Dakar, 31 août (SL-INFO) – A Rosso, près de la frontière entre le Sénégal et la Mauritanie, cinq personnes ont été interpellées le 27 août 2026 dans le cadre de la lutte contre le trafic de migrants, selon un communiqué de la Gendarmerie publié ce lundi. De nationalité sénégalaise, les cinq (05) mis en cause ont été conduits devant le Procureur de la République Financier du Pool Judiciaire Financier (PJF). Ils sont poursuivis pour «association de malfaiteurs, trafic de migrants par voie maritime, mise en danger de la vie d’autrui et complicité».
Comment les suspects ont-ils été arrêtés ?
Dans le cadre de la lutte contre l’immigration irrégulière, le 21 août, le Commissaire spécial de Rosso a mis à la disposition du Chef de l’Antenne régionale de la division nationale de lutte contre le trafic de migrants et pratiques assimilées (DNLT) de Rosso quinze (15) migrants, tous de nationalité sénégalaise, dont cinq (05) femmes.
Auditionnés, les migrants ont déclaré avoir quitté la Gambie (Tandja), dans la nuit du 08 août 2026, à bord d’une embarcation transportant quarante-deux (42) personnes. Après sept (07) jours en mer, marqués par la perte de repères de l’équipage et la panne d’un moteur, l’embarcation a rebroussé chemin avant d’être retrouvée et guidée vers les côtes mauritaniennes par des pêcheurs.
Les investigations ont révélé que les organisateurs avaient demandé aux migrants de ne fournir aucune information aux autorités mauritaniennes et que certains membres du réseau s’étaient faussement présentés comme étant de nationalité gambienne. Il ressort également que plusieurs centaines de candidats, ayant versé entre 400 000 et 500 000 FCFA, avaient été convoyés et hébergés en Gambie sans pouvoir embarquer.
La poursuite des investigations a permis d’identifier et d’interpeller cinq (05) complices, chargés notamment de récupérer la pirogue à Ziguinchor, d’acheminer le carburant, les moteurs et les vivres, puis d’assurer la logistique du voyage.
Entendus sur les faits, ils ont reconnu leur implication et déclaré avoir été sollicités par l’organisateur principal, établi en Gambie. L’enquête se poursuit.

▶ **DONNÉES FOURNIES**:
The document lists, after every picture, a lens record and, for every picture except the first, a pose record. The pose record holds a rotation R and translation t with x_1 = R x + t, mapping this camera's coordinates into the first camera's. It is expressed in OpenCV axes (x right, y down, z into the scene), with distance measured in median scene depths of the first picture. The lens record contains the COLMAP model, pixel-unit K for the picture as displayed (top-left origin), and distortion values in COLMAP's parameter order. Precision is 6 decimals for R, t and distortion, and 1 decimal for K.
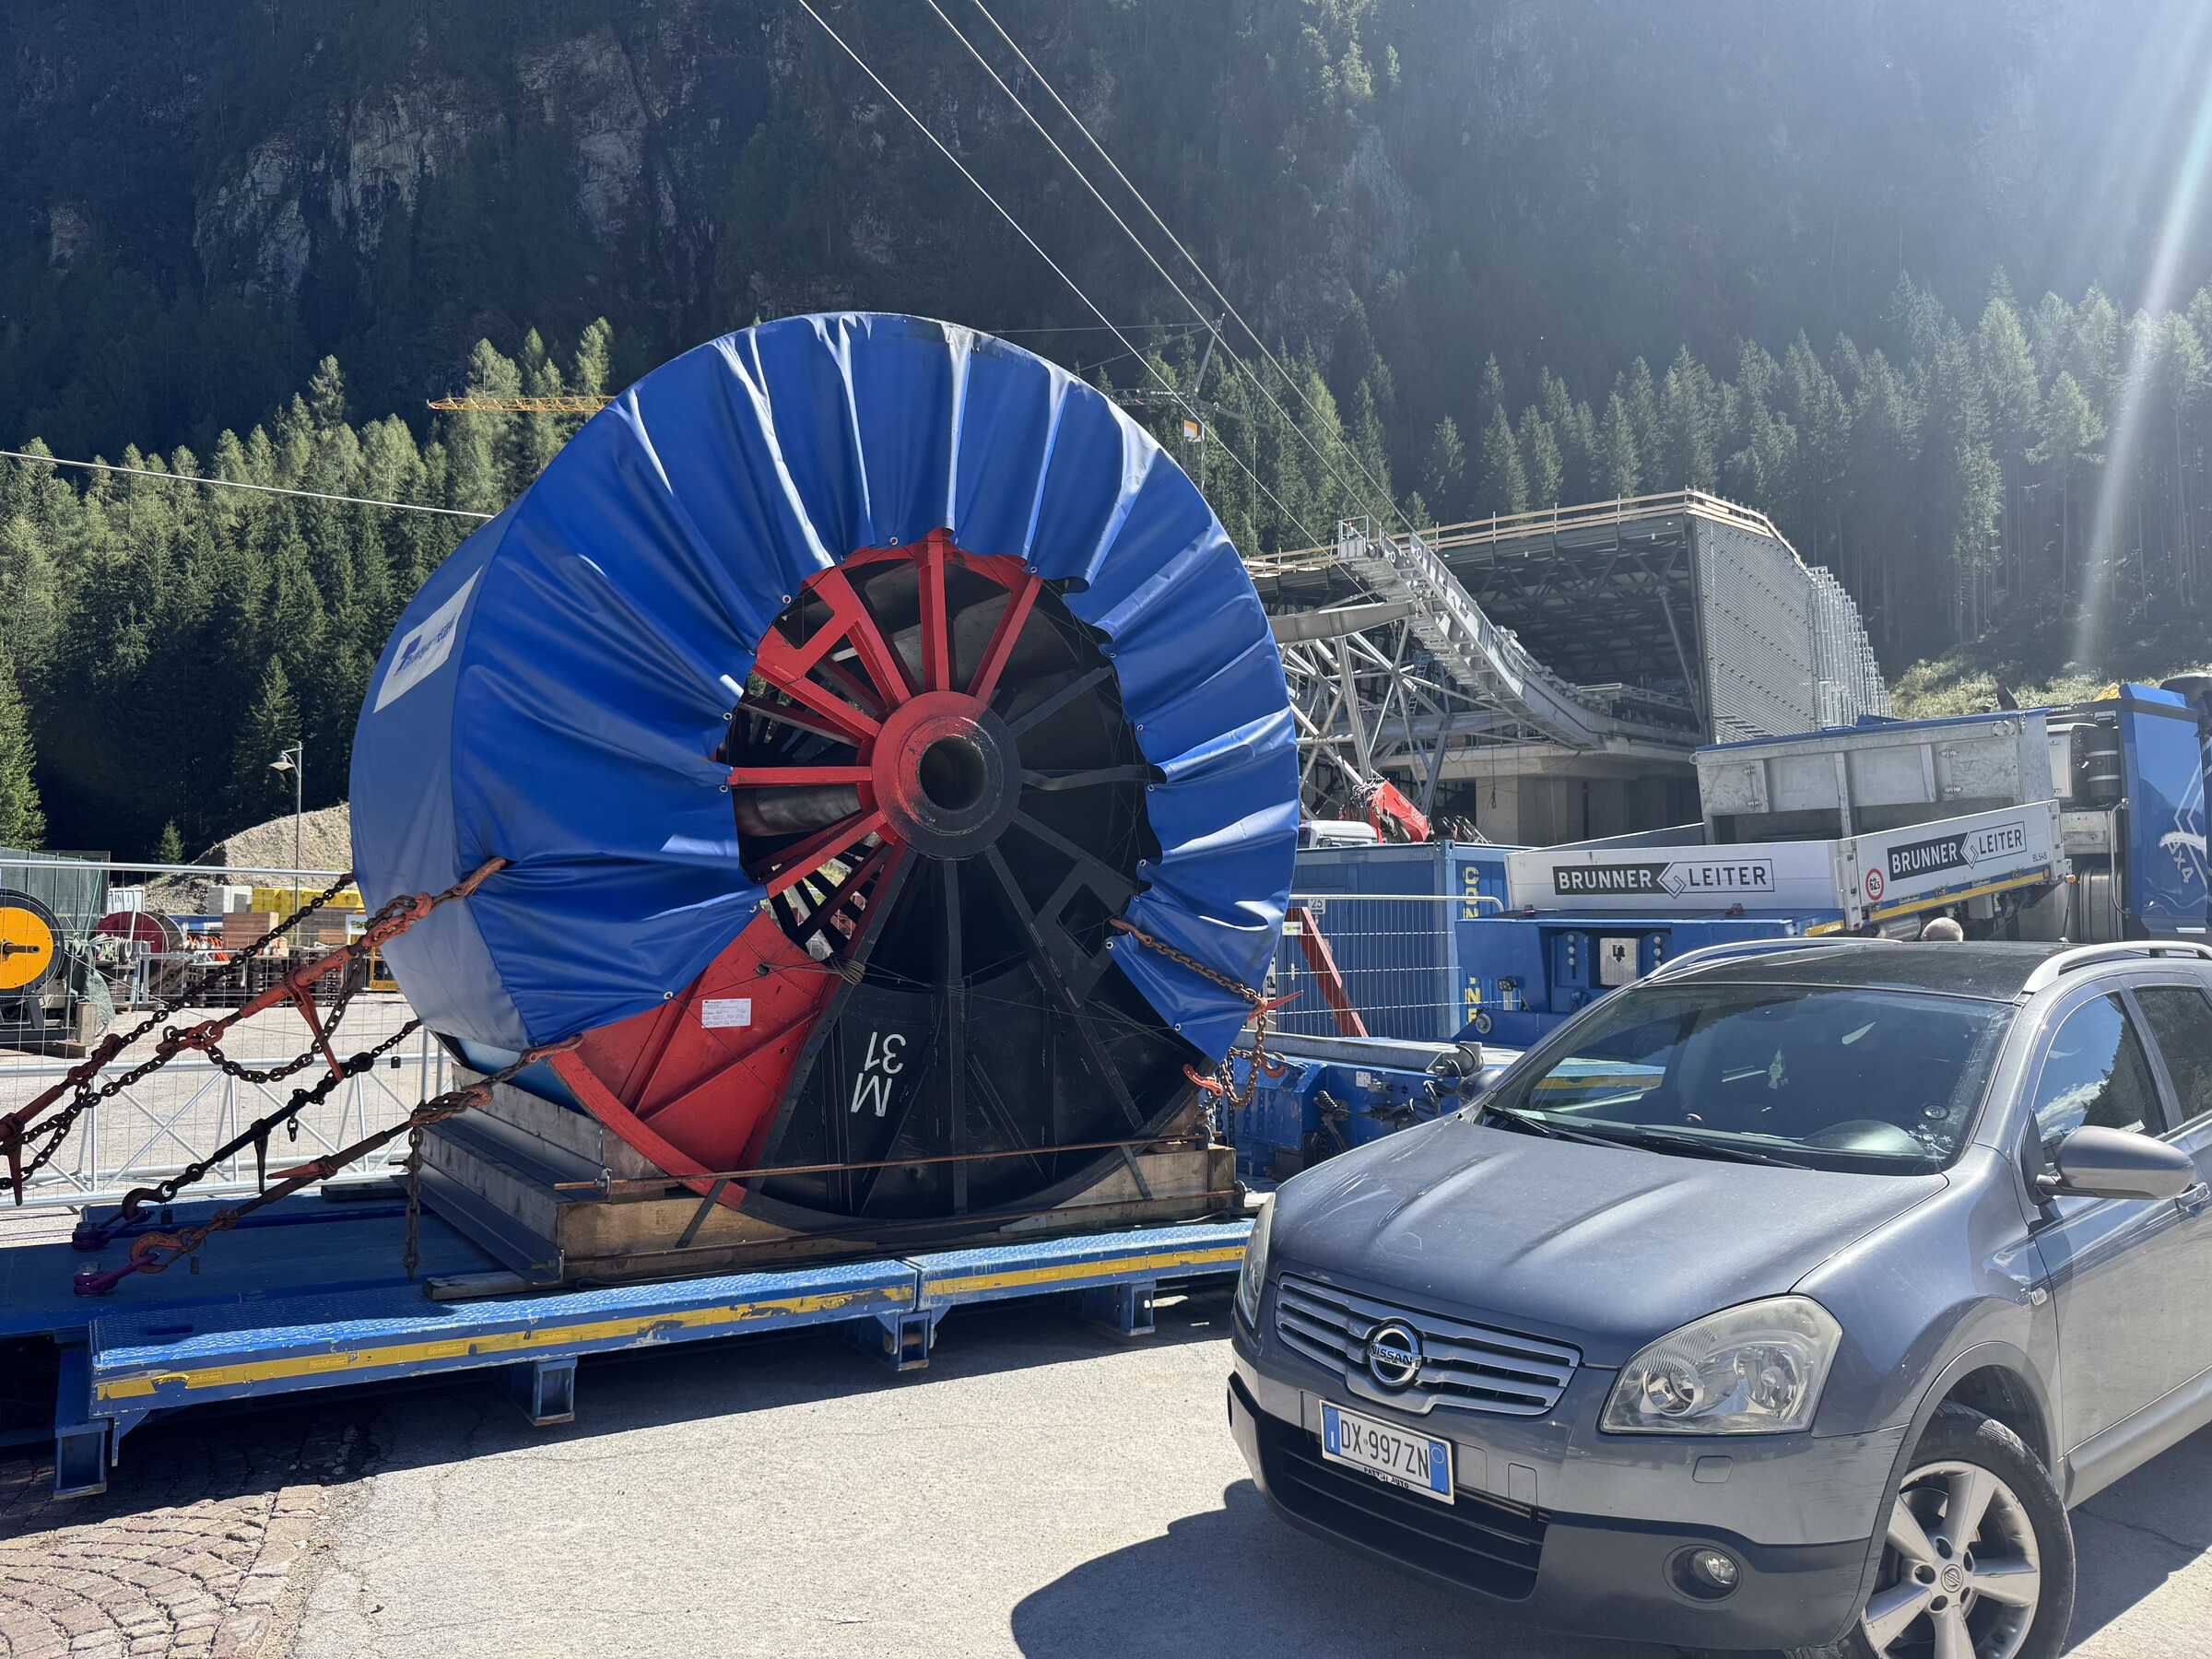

▶ **CONSIGNE**:
Dites si chaque affirmation concorde avec le texte sur le trafic de migrants à Rosso, en répondant par oui ou non et en citant les mots du texte qui tranchent.
1. Les migrants ont quitté la Gambie dans la nuit du 08 août 2026.
2. L'embarcation transportait quinze personnes.
3. Les cinq complices ont nié leur implication.
Les données n'ont aucun rapport avec le texte.

▶ **RÉPONSE**:
1. Oui : « les migrants ont déclaré avoir quitté la Gambie (Tandja), dans la nuit du 08 août 2026 ».
2. Non : « à bord d’une embarcation transportant quarante-deux (42) personnes ».
3. Non : « ils ont reconnu leur implication ».